>> start STORED DATA
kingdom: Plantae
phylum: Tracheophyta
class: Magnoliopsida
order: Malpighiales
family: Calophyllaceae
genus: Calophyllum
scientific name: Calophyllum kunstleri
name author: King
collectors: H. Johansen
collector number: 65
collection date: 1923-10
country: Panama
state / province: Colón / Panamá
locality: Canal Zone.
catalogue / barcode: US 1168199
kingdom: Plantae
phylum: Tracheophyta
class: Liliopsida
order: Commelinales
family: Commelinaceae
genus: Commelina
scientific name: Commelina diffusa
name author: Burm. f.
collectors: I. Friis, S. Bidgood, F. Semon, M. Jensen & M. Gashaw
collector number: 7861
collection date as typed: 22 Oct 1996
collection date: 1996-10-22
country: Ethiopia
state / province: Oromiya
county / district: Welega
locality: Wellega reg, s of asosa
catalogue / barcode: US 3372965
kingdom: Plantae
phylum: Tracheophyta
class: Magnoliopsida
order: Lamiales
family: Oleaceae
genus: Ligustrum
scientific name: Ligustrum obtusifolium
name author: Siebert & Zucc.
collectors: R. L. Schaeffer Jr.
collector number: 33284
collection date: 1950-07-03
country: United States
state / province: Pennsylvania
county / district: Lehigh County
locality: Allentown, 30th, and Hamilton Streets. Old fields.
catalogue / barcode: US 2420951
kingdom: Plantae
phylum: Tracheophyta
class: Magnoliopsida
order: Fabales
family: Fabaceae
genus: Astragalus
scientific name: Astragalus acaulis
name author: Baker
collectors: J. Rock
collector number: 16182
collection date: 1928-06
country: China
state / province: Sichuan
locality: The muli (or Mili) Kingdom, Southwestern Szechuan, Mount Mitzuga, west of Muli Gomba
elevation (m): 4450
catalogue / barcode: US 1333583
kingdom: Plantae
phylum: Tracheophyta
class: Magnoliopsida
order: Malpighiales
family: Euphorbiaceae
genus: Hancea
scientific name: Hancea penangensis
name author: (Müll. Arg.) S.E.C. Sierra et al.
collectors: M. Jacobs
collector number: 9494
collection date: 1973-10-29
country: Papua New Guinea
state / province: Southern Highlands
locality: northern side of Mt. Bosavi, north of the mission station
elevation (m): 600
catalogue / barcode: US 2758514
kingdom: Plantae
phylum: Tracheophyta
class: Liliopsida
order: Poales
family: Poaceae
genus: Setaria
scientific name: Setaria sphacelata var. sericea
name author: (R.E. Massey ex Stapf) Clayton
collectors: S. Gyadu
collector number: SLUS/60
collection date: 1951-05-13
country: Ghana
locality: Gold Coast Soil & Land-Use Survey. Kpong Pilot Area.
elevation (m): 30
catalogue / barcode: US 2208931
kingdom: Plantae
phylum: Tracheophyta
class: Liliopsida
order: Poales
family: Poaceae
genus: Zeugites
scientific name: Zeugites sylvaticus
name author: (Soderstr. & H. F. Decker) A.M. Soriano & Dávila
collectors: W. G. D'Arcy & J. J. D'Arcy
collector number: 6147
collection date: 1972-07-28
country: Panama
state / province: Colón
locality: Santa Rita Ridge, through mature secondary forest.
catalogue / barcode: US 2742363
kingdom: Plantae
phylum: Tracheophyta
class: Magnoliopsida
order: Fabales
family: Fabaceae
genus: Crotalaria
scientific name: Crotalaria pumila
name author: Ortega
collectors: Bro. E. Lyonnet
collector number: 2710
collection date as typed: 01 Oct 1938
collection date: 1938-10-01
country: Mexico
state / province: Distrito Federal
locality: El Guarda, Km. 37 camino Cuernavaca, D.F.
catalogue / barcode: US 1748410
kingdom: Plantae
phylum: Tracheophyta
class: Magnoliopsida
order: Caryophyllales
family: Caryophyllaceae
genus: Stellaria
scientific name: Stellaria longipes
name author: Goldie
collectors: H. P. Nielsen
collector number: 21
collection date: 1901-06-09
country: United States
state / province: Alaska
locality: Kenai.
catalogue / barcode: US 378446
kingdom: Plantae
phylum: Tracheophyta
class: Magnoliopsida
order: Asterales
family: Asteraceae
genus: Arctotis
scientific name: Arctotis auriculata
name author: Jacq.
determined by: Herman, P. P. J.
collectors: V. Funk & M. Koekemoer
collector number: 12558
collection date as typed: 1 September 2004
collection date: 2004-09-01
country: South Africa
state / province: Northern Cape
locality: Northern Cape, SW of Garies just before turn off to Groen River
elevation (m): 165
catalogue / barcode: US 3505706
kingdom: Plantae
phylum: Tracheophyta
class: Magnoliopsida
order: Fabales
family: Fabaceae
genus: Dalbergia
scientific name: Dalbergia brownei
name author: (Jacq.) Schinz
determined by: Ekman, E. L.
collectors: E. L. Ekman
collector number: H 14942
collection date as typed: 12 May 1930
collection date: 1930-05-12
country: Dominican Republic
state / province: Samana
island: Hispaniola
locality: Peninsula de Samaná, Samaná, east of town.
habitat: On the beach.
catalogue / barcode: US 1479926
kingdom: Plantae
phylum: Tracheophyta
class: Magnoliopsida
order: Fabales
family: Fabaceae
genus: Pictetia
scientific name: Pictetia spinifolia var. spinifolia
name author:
>> end STORED DATA
Copy out every line of the records above exactly as it stands, with the same wording and spelling.

kingdom: Plantae
phylum: Tracheophyta
class: Magnoliopsida
order: Malpighiales
family: Calophyllaceae
genus: Calophyllum
scientific name: Calophyllum kunstleri
name author: King
collectors: H. Johansen
collector number: 65
collection date: 1923-10
country: Panama
state / province: Colón / Panamá
locality: Canal Zone.
catalogue / barcode: US 1168199
kingdom: Plantae
phylum: Tracheophyta
class: Liliopsida
order: Commelinales
family: Commelinaceae
genus: Commelina
scientific name: Commelina diffusa
name author: Burm. f.
collectors: I. Friis, S. Bidgood, F. Semon, M. Jensen & M. Gashaw
collector number: 7861
collection date as typed: 22 Oct 1996
collection date: 1996-10-22
country: Ethiopia
state / province: Oromiya
county / district: Welega
locality: Wellega reg, s of asosa
catalogue / barcode: US 3372965
kingdom: Plantae
phylum: Tracheophyta
class: Magnoliopsida
order: Lamiales
family: Oleaceae
genus: Ligustrum
scientific name: Ligustrum obtusifolium
name author: Siebert & Zucc.
collectors: R. L. Schaeffer Jr.
collector number: 33284
collection date: 1950-07-03
country: United States
state / province: Pennsylvania
county / district: Lehigh County
locality: Allentown, 30th, and Hamilton Streets. Old fields.
catalogue / barcode: US 2420951
kingdom: Plantae
phylum: Tracheophyta
class: Magnoliopsida
order: Fabales
family: Fabaceae
genus: Astragalus
scientific name: Astragalus acaulis
name author: Baker
collectors: J. Rock
collector number: 16182
collection date: 1928-06
country: China
state / province: Sichuan
locality: The muli (or Mili) Kingdom, Southwestern Szechuan, Mount Mitzuga, west of Muli Gomba
elevation (m): 4450
catalogue / barcode: US 1333583
kingdom: Plantae
phylum: Tracheophyta
class: Magnoliopsida
order: Malpighiales
family: Euphorbiaceae
genus: Hancea
scientific name: Hancea penangensis
name author: (Müll. Arg.) S.E.C. Sierra et al.
collectors: M. Jacobs
collector number: 9494
collection date: 1973-10-29
country: Papua New Guinea
state / province: Southern Highlands
locality: northern side of Mt. Bosavi, north of the mission station
elevation (m): 600
catalogue / barcode: US 2758514
kingdom: Plantae
phylum: Tracheophyta
class: Liliopsida
order: Poales
family: Poaceae
genus: Setaria
scientific name: Setaria sphacelata var. sericea
name author: (R.E. Massey ex Stapf) Clayton
collectors: S. Gyadu
collector number: SLUS/60
collection date: 1951-05-13
country: Ghana
locality: Gold Coast Soil & Land-Use Survey. Kpong Pilot Area.
elevation (m): 30
catalogue / barcode: US 2208931
kingdom: Plantae
phylum: Tracheophyta
class: Liliopsida
order: Poales
family: Poaceae
genus: Zeugites
scientific name: Zeugites sylvaticus
name author: (Soderstr. & H. F. Decker) A.M. Soriano & Dávila
collectors: W. G. D'Arcy & J. J. D'Arcy
collector number: 6147
collection date: 1972-07-28
country: Panama
state / province: Colón
locality: Santa Rita Ridge, through mature secondary forest.
catalogue / barcode: US 2742363
kingdom: Plantae
phylum: Tracheophyta
class: Magnoliopsida
order: Fabales
family: Fabaceae
genus: Crotalaria
scientific name: Crotalaria pumila
name author: Ortega
collectors: Bro. E. Lyonnet
collector number: 2710
collection date as typed: 01 Oct 1938
collection date: 1938-10-01
country: Mexico
state / province: Distrito Federal
locality: El Guarda, Km. 37 camino Cuernavaca, D.F.
catalogue / barcode: US 1748410
kingdom: Plantae
phylum: Tracheophyta
class: Magnoliopsida
order: Caryophyllales
family: Caryophyllaceae
genus: Stellaria
scientific name: Stellaria longipes
name author: Goldie
collectors: H. P. Nielsen
collector number: 21
collection date: 1901-06-09
country: United States
state / province: Alaska
locality: Kenai.
catalogue / barcode: US 378446
kingdom: Plantae
phylum: Tracheophyta
class: Magnoliopsida
order: Asterales
family: Asteraceae
genus: Arctotis
scientific name: Arctotis auriculata
name author: Jacq.
determined by: Herman, P. P. J.
collectors: V. Funk & M. Koekemoer
collector number: 12558
collection date as typed: 1 September 2004
collection date: 2004-09-01
country: South Africa
state / province: Northern Cape
locality: Northern Cape, SW of Garies just before turn off to Groen River
elevation (m): 165
catalogue / barcode: US 3505706
kingdom: Plantae
phylum: Tracheophyta
class: Magnoliopsida
order: Fabales
family: Fabaceae
genus: Dalbergia
scientific name: Dalbergia brownei
name author: (Jacq.) Schinz
determined by: Ekman, E. L.
collectors: E. L. Ekman
collector number: H 14942
collection date as typed: 12 May 1930
collection date: 1930-05-12
country: Dominican Republic
state / province: Samana
island: Hispaniola
locality: Peninsula de Samaná, Samaná, east of town.
habitat: On the beach.
catalogue / barcode: US 1479926
kingdom: Plantae
phylum: Tracheophyta
class: Magnoliopsida
order: Fabales
family: Fabaceae
genus: Pictetia
scientific name: Pictetia spinifolia var. spinifolia
name author:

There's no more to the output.